From Apple’s new privacy ad to Ikea’s new Wall-e-styled robot spot, here are the ads that caught Ritwika Gupta’s attention this week:
Ads of the week:
Apple has released a new ad that showcases the app tracking transparency (ATT) privacy feature on iOS. It follows the journey of an individual going about his daily routine. From visiting a café to taking a cab, random people start following him until he’s surrounded by a large group of trackers, all vying for his data. The ad finally ends with Apple giving him the option to protect his personal information by declining ATT requests and all the trackers slowly disappear. The ad’s pretty cool, precise and clear as far as messaging is concerned. It makes consumers aware about ad tracking and empowers them with the tools and knowledge to protect their personal information. I especially like how cleverly the spot personifies ad trackers as nosy people or stalkers, making the ad easy to understand, even for someone who is completely clueless about how data is collected and used. Overall, the commercial is amusing and impactful. Like its previous ads, Apple once again turns one of its features into a selling point.
Campaign: Privacy on iPhone | Tracked
Agency: TBWA\Media Arts Lab
There are very few Indian snack brands that appear ‘desirable’. I can only think of Cadbury (Dairy Milk Silk), Dark Fantasy and to an extent, Lays. Inbisco India, a subsidiary of global food and beverage giant Mayora, has released an ad featuring Amitabh Bachchan to promote its flagship brand, Malkist. I kid you not but after watching the ad, I immediately placed an order online for Malkist. This is because firstly, I haven’t come across too many cheese biscuits in the Indian market. And secondly, when you have Amitabh Bachchan saying it can’t be resisted, how can you not buy it? It’s a very simple ad but it smartly cuts across all age groups and regions by featuring someone like Bachchan and also Anikha Surendran, who represents the target audience. The Indian biscuit market is fiercely competitive and during the current crisis, it is not easy to introduce a new brand in this category. But I feel the ad manages to leave an impression. Apart from the ‘cheesy’ product proposition, getting popular actors on board helps to create awareness about Malkist. And finally, the tag line – ‘Malkist, too hard to resist’ has been coined smartly, giving it a playful and refreshing take on biscuit indulgence.

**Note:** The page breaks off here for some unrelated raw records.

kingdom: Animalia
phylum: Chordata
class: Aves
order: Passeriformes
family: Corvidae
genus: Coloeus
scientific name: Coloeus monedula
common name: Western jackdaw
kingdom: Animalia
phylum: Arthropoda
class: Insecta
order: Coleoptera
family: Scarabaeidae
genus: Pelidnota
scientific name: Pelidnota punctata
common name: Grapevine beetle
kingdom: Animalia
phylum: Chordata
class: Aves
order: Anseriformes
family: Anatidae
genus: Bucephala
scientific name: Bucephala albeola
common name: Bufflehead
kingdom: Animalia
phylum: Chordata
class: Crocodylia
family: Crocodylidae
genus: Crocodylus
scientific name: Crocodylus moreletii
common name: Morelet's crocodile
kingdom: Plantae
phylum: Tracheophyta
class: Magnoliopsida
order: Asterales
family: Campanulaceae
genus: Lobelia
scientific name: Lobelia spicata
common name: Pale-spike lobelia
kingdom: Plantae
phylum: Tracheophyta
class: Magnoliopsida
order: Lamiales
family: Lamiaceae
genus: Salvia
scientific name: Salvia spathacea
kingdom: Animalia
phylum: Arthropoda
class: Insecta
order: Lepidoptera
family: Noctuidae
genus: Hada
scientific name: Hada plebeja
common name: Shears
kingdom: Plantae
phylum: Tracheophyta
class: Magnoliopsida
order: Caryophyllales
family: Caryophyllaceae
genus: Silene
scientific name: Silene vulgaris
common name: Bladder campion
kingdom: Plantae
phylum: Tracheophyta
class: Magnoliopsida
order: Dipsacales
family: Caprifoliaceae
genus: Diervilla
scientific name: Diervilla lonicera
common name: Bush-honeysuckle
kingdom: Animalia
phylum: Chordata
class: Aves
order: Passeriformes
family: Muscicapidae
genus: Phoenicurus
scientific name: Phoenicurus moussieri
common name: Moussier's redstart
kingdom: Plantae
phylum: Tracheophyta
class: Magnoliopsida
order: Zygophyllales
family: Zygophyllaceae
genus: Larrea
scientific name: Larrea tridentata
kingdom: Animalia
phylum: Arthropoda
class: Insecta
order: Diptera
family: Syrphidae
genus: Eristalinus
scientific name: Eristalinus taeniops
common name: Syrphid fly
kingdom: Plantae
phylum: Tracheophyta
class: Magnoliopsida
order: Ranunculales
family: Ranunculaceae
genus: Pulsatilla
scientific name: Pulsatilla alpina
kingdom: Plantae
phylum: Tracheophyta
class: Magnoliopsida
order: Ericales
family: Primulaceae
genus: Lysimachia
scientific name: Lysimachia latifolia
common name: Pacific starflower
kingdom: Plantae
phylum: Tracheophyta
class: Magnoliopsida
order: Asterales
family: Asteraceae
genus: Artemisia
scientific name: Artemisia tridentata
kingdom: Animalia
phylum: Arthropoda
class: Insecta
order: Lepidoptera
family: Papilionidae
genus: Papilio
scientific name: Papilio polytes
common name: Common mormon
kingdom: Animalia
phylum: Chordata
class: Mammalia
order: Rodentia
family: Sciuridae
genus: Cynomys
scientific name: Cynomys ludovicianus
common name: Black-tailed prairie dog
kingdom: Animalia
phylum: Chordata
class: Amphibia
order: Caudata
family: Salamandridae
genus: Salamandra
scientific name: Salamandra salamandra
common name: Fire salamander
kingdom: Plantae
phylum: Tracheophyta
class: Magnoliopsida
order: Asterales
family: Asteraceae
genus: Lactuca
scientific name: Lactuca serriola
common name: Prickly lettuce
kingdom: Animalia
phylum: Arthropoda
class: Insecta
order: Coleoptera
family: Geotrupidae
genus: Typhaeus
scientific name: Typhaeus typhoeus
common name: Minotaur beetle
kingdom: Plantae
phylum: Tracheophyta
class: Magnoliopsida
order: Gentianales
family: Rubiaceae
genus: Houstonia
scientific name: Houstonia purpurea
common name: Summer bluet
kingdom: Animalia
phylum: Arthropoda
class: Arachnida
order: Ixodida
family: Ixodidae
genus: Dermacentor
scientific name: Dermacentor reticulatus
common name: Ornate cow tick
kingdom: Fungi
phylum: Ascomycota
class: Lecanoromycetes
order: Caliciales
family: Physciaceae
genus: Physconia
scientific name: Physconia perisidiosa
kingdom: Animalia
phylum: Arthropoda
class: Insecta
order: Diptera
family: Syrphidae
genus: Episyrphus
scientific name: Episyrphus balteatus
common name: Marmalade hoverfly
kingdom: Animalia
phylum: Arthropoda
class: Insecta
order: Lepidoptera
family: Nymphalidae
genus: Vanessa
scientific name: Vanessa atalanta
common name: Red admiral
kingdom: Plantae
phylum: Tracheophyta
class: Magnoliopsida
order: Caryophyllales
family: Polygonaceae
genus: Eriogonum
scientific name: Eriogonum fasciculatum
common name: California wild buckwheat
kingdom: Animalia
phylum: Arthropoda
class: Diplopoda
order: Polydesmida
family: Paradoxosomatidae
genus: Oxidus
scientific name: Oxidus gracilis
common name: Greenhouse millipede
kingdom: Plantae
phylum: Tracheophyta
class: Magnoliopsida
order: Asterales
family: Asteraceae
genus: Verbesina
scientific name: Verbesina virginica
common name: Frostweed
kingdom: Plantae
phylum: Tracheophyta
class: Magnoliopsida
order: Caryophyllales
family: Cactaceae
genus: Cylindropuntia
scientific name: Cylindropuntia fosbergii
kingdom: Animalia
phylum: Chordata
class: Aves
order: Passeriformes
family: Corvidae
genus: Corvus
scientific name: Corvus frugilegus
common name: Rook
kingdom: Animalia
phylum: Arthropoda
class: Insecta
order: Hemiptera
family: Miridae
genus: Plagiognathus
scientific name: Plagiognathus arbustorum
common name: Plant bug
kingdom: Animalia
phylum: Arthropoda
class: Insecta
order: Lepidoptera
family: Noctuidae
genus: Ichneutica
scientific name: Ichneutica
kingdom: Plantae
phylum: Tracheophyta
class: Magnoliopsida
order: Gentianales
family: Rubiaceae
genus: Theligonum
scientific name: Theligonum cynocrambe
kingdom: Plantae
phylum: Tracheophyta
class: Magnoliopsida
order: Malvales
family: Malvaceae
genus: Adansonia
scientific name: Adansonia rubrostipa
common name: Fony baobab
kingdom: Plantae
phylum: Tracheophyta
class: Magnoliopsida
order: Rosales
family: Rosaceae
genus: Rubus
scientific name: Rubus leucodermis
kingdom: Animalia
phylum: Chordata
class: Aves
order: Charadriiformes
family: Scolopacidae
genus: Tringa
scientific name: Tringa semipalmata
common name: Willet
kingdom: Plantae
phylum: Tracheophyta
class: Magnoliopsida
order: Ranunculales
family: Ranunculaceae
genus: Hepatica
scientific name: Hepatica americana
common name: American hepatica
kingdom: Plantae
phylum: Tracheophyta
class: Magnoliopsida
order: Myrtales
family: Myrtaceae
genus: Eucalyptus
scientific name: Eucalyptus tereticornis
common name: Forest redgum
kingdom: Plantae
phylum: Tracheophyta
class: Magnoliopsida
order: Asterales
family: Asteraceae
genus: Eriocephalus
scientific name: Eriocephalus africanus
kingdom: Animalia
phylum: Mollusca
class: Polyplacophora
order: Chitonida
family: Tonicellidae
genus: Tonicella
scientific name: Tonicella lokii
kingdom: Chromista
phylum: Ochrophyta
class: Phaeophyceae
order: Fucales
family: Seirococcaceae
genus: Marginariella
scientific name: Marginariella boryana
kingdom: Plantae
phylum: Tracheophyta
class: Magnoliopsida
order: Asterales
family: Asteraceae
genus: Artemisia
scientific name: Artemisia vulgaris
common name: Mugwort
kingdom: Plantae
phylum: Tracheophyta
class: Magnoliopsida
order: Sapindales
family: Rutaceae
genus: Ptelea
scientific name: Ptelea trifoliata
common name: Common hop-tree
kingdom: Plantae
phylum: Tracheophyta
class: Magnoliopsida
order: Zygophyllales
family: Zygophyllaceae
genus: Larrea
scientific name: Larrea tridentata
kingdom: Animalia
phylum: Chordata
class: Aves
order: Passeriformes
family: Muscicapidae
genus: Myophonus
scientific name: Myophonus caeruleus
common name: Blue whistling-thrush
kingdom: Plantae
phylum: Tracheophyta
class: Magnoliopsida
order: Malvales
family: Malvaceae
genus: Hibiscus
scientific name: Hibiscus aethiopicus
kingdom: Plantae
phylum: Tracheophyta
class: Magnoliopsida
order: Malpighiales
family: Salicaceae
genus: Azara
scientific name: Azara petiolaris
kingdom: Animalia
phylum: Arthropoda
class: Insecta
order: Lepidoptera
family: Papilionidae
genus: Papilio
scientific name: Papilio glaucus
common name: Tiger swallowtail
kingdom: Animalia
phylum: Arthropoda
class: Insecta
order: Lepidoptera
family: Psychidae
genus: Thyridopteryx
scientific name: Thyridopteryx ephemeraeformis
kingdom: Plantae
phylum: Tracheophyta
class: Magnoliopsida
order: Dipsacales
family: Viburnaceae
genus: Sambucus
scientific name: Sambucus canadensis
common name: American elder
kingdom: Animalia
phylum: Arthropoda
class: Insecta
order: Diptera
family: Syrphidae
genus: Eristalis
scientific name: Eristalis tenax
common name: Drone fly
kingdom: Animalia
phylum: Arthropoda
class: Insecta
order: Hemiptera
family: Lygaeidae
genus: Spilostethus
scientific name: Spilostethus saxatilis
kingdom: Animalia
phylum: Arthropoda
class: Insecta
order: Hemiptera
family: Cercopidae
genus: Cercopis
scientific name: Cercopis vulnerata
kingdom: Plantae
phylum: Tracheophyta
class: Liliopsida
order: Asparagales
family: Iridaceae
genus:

Campaign: Big B Can’t Resist Malkist Cheese Crackers
Agency: Cut The Crap
IKEA’s new ad calls on consumers to help save the planet by taking small steps to make their homes more environmentally friendly. The ad shows a wall-e-style robot trying to pick up plastic bags before short-circuiting and losing track of waste. He makes multiple, similar attempts but in the end, fails to fight pollution. Depressed, he goes back home where his robot family is making effort for the environment with sustainable transformation. The ad is visually striking and while the message is well-intended, I was a little confused as to why they used robots to illustrate this concept. Maybe IKEA sees themselves as the robot trying to clean the planet bit by bit? In any case, the ad conveys that even if we can’t save the entire planet from pollution, we can at least participate in small acts at home that can make a difference, such as by transforming plastic bags into reusable net bags and using disposable coffee cups as reusable cups. The adoption of sustainable practices and environmental responsibility is likely to define new ways for businesses in the post-covid world. Therefore, it’s good to see a brand like IKEA making headway and nudging consumers towards more sustainable options. This one’s creative and meaningful.